Ellen Hartigan O’Connor
So, there’s another example that I like to give from 100 years prior to that right at the time of the American Revolution, and immediately afterward, a time that we tend to think of as the expansion of the franchise, and into the 19th century, the expansion of democracy in the 19th century. And of course, when you look at women’s history, you see a much more jagged story. So, the favorite example that I use in my teaching pertains to women in New Jersey, right, who, initially when the voting rights are–or when New Jersey articulates who can vote, which previous to the American Revolution was a privilege associated with property owning. During and after the revolution new states begin to write in specific voting laws in which they set age barriers, they lower the property rights, and they begin to expand the franchise to all residents.
In the case of New Jersey, it mentioned specifically that the right to vote would be available to all inhabitants, who owned a certain low amount of property.
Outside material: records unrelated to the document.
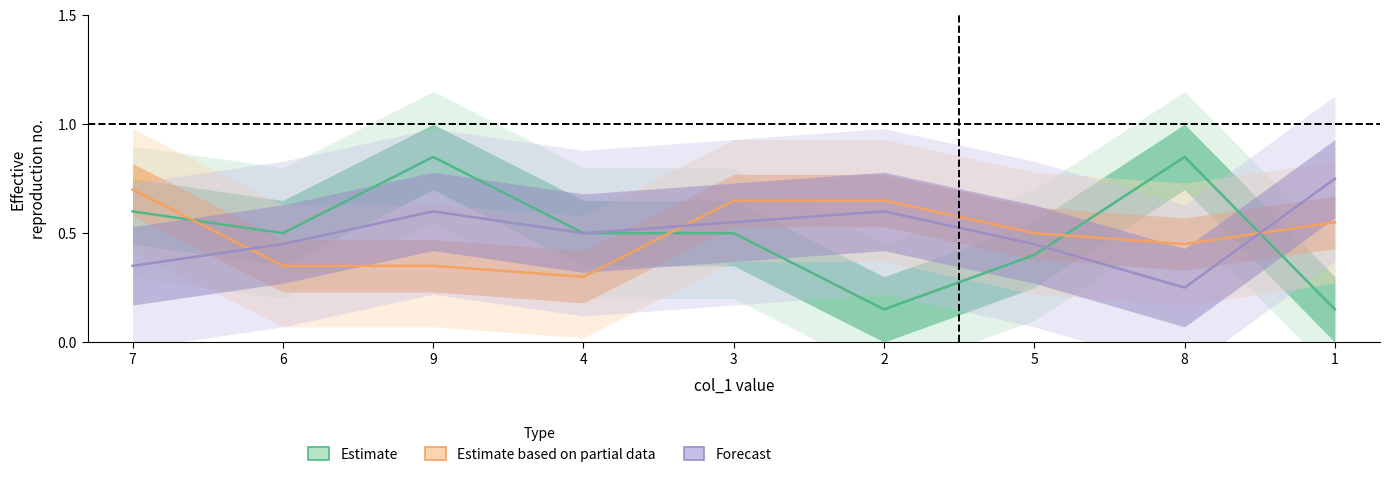

What is the value of the Estimate based on partial data point at the 1st from the left?

0.7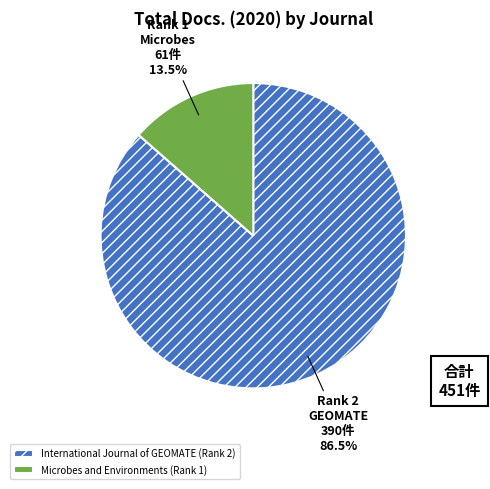

What percentage is NOT represented by Microbes and Environments (Rank 1)?

86.5%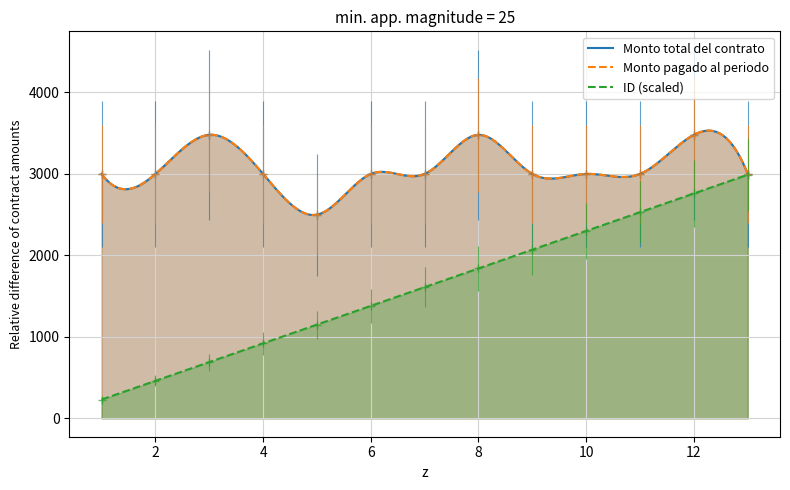

List the series in order of their peak value, highest first.

Monto total del contrato, Monto pagado al periodo publicado, ID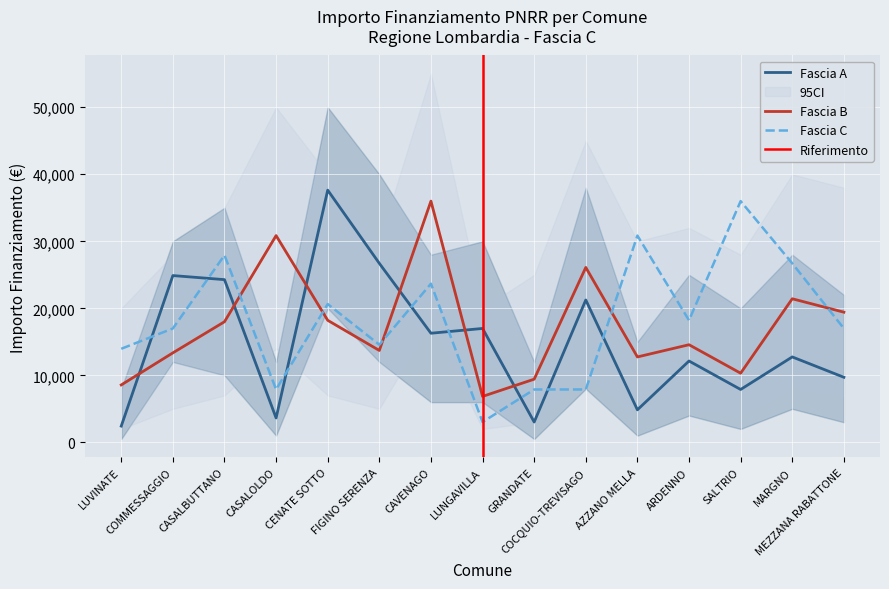

Where is the first local maximum for Fascia C?

CASALBUTTANO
And when property owning women began to vote in small numbers in New Jersey, this issue came up before the legislature and they were asked whether they should have affirmatively grant women the right to vote in the early 19th century, and a male legislator said that we don’t need to. That all maids, black or white, have this right. Well, what happens soon after that was, of course, a contested election in which they were claims that there was voter fraud, and we need to clamp down on this. And the result instead was a set of laws that specified the right to vote by gender and race as well. So at the same time that the franchise is being expanded to white men, and no longer needing to have a certain amount of properties, some real, true democratic principles there, it is being deliberately and specifically close to all people of color and white women at the same time.
And that was a way to make voting seem natural, in that it was tied to supposed bodily differences that you could see. You could see who showed up at the polls and whether that person was supposedly a white man or a white woman or a black man or a black woman. And there was this linking of the right to vote, which of course is a specific right rooted in law, to ideas about natural differences among people. So a moment of expansion, but also moment of contraction and hardening of ideas about race and gender.